Haller: Für die Wirtschaft hat die Psychologie das gut erforscht. Sie sagt, Narzissmus ist für die Karriere ein großer Gewinn – am Anfang. Wenn jemand durchsetzungsstark und rücksichtslos ist, Ideen hat, bringt das ein Unternehmen und den Einzelnen voran. Aber irgendwann duldet derjenige keine Kritik mehr, fühlt sich angegriffen, hört nicht mehr zu. Gefolgsleute verlassen ihn, er wird immer einsamer in seinen Entscheidungen, beginnt, sich nicht mehr an Gesetze zu halten. Hart gesagt: Das Unternehmen sollte einen Narzissten einstellen, aber nach zehn Jahren rausschmeißen.

ZEIT Wissen: Endet die Schuld für Sie mit dem Tod?

"Schuld ist wichtig"

Haller: Im religiösen Sinne nicht, da geht es ja nach dem Tod erst vor Gericht. In der Psychotherapie versuchen wir den Begriff Schuld außen vor zu lassen. Zu meinen Gesprächspartnern sage ich immer, dass ich mich nicht für Schuld und Fehler interessiere, sondern für psychische Kräfte. Aber die Auseinandersetzung mit Schuld ist wichtig und hat auch etwas Kathartisches. Wenn jemand Schuldgefühle entwickelt, ist das prognostisch ein günstiges Zeichen. Wenn das einer nicht kann, wie der Frauenmörder Jack Unterweger, ist es schlecht. Schuld ist wichtig, weil sich Strafe auf sie bezieht und so dem Gerechtigkeitsempfinden dient. Der Rechtsphilosoph Ludwig Feuerbach hat gesagt, wenn wir einen Täter strafen, dann ehren wir ihn, denn erst durch die Strafe kann er in die Gesellschaft zurückkehren.

ZEIT Wissen: Wenn Sie einen Verbrecher mit all seinen Prägungen und Leiden kennenlernen – relativiert das die Frage der Schuld?

Haller: Das ist ein großes emotionales Problem. Wenn man den Menschen sehr gut kennt, würde man oft ein ganz anderes Urteil treffen, als es das Gericht tut. Aus ärztlicher Sicht wäre es wünschenswert, vom Schuldstrafrecht wegzukommen. Hin zu einem Strafrecht, bei dem der Täter probieren muss, die Tat wiedergutzumachen, oder, wenn sie Folge einer Störung war, er zur Therapie verpflichtet wird.

ZEIT Wissen: Gibt es überhaupt Gerechtigkeit?
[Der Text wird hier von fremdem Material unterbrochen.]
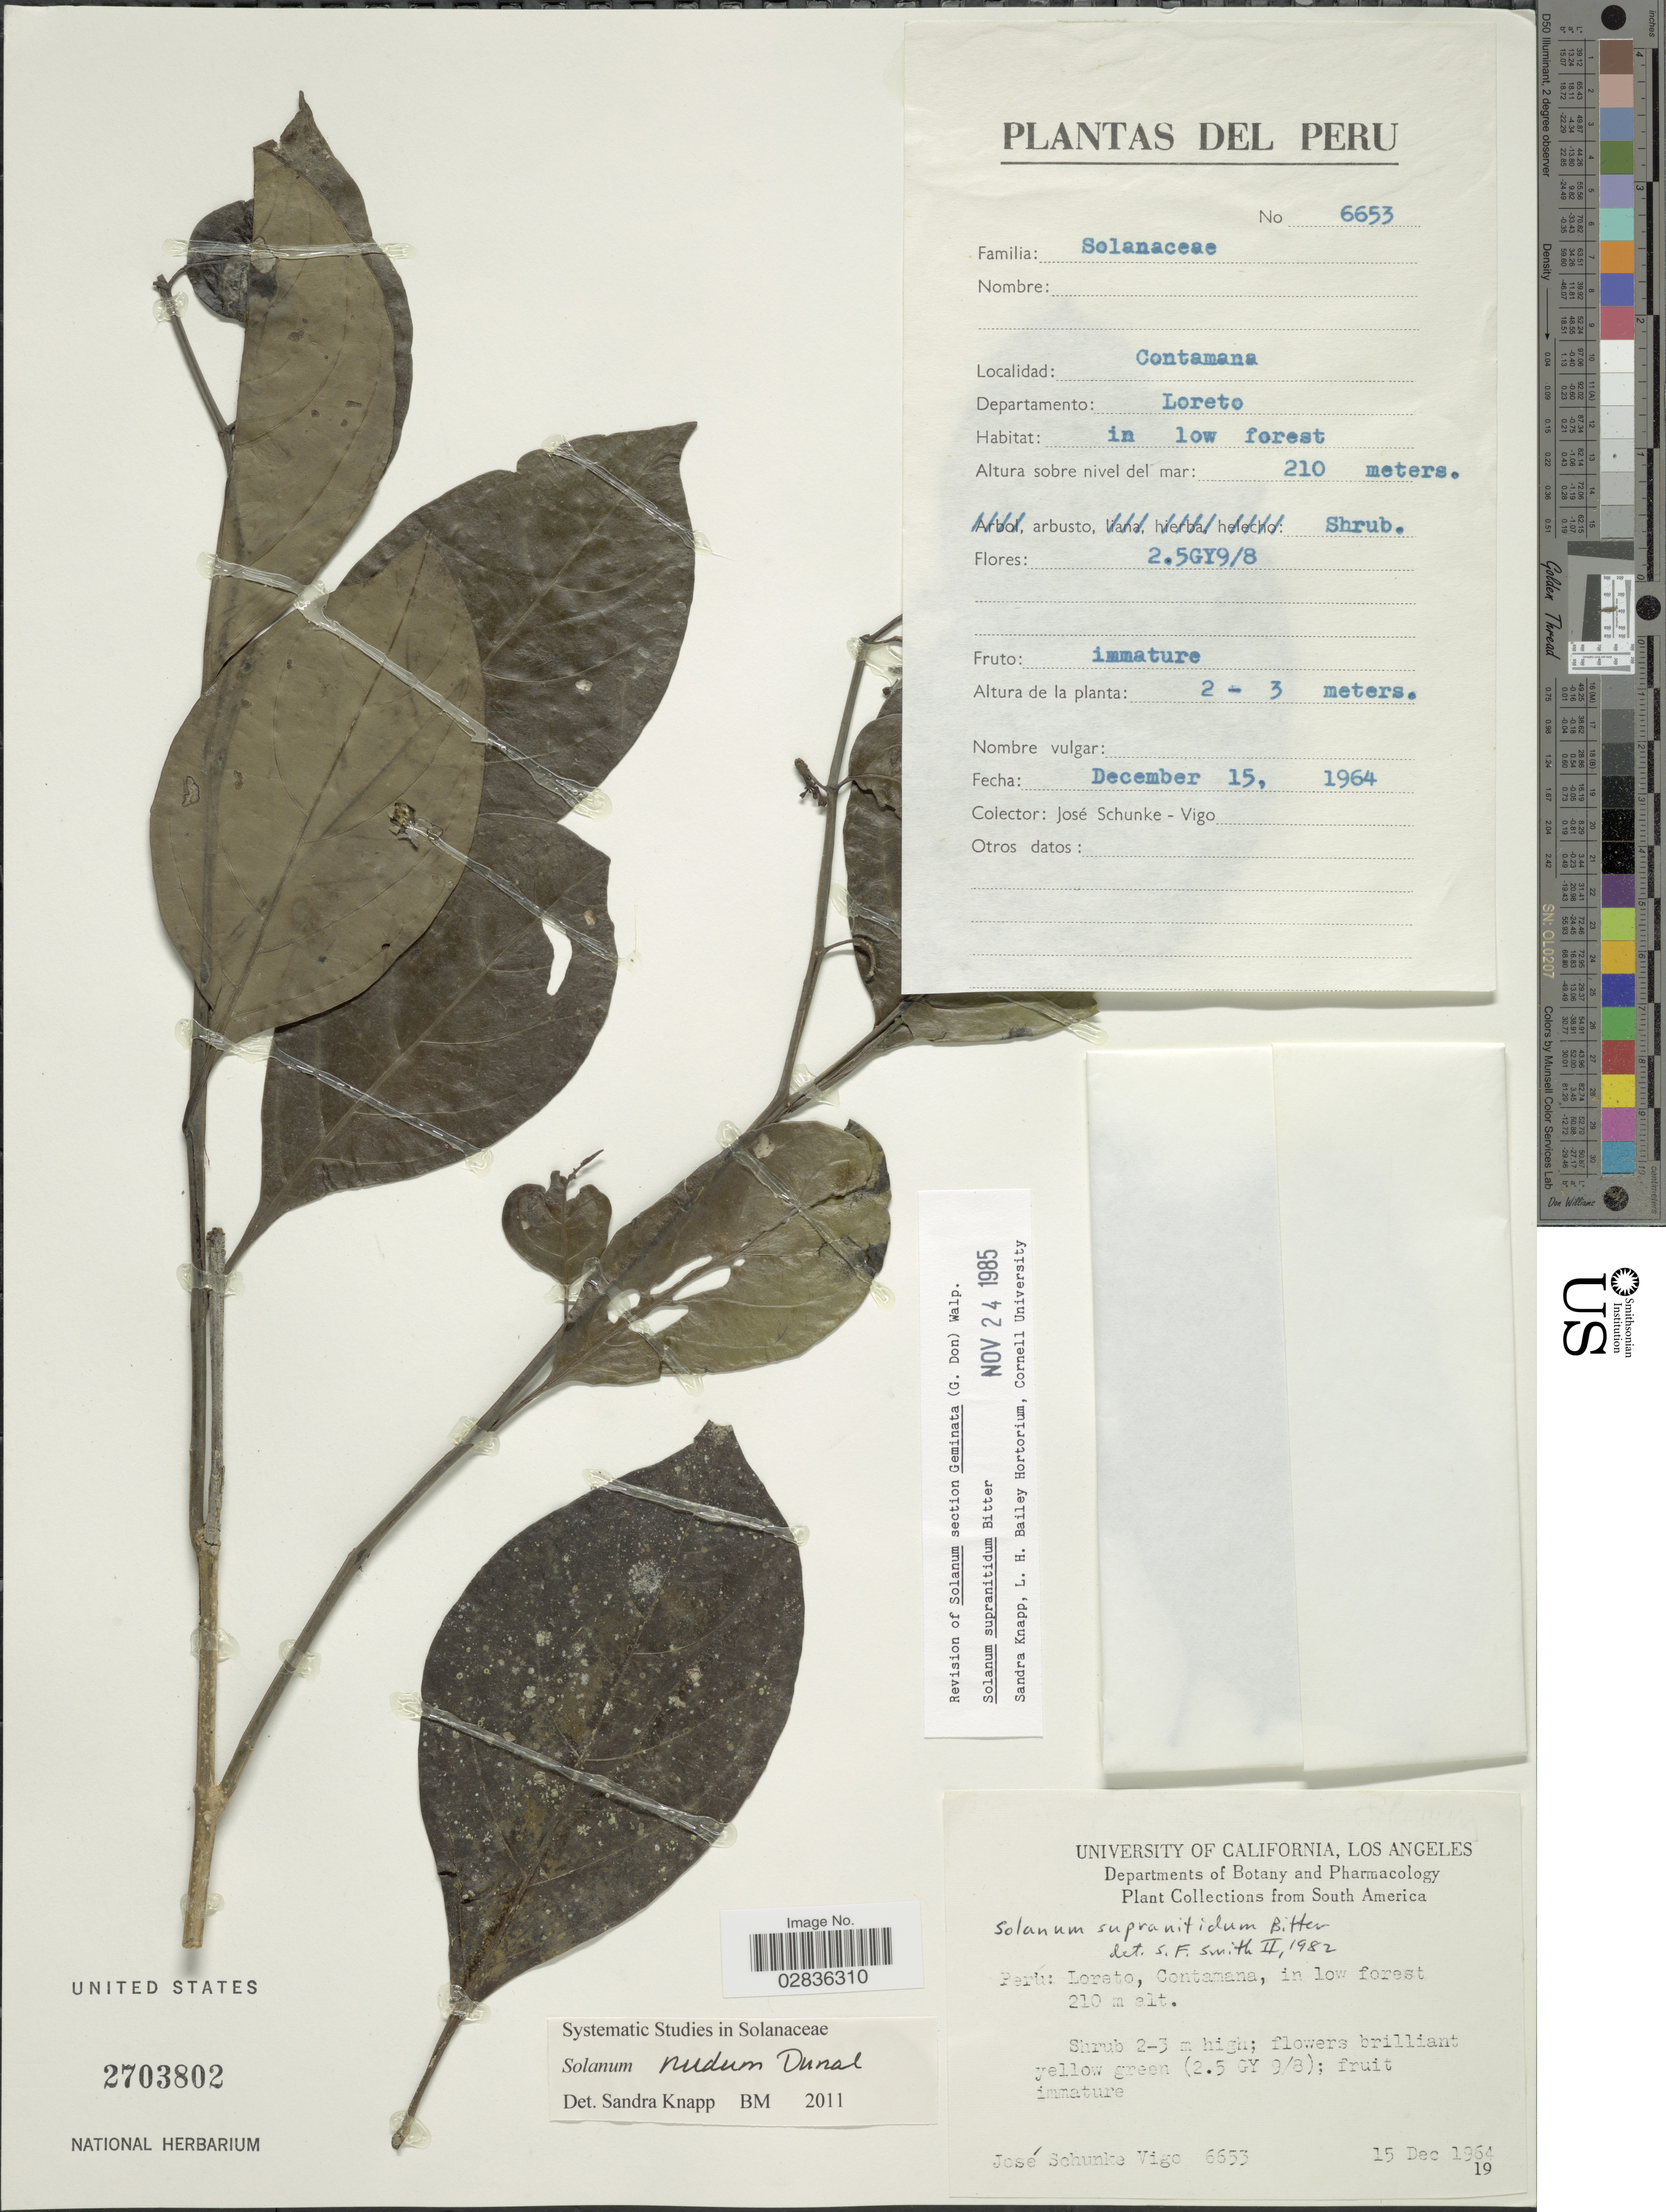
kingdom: Plantae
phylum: Tracheophyta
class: Magnoliopsida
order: Solanales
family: Solanaceae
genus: Solanum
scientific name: Solanum nudum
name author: Dunal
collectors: J. Schunke Vigo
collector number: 6653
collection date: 1964-12-15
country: Peru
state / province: Loreto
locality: Loreto, Contamana, in low forest.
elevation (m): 210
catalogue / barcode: US 2703802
Haller: Das ist eine ganz entscheidende Frage, und ich kann sie nicht beantworten. Das stört mich auch oft. Wenn einer wegen Kindesmissbrauchs verurteilt wird, bekommt er eine extrem strenge Strafe, weil das politisch so gewollt ist. Er muss hohe Therapiekosten bezahlen und Schmerzensgeld. Seine Frau wird sich von ihm trennen, seine Kinder werden ihn nie mehr besuchen, er hat keinerlei Chance auf beruflichen Wiedereinstieg, er ist in der Hackordnung im Gefängnis das unterste Huhn. Das ist für sich genommen verständlich. Aber ist es gerecht? Das ist dann das, was wir auf Gott projizieren. Wir hoffen, dass es irgendwann eine gerechte Abrechnung gibt, weil wir es menschlich nicht lösen können.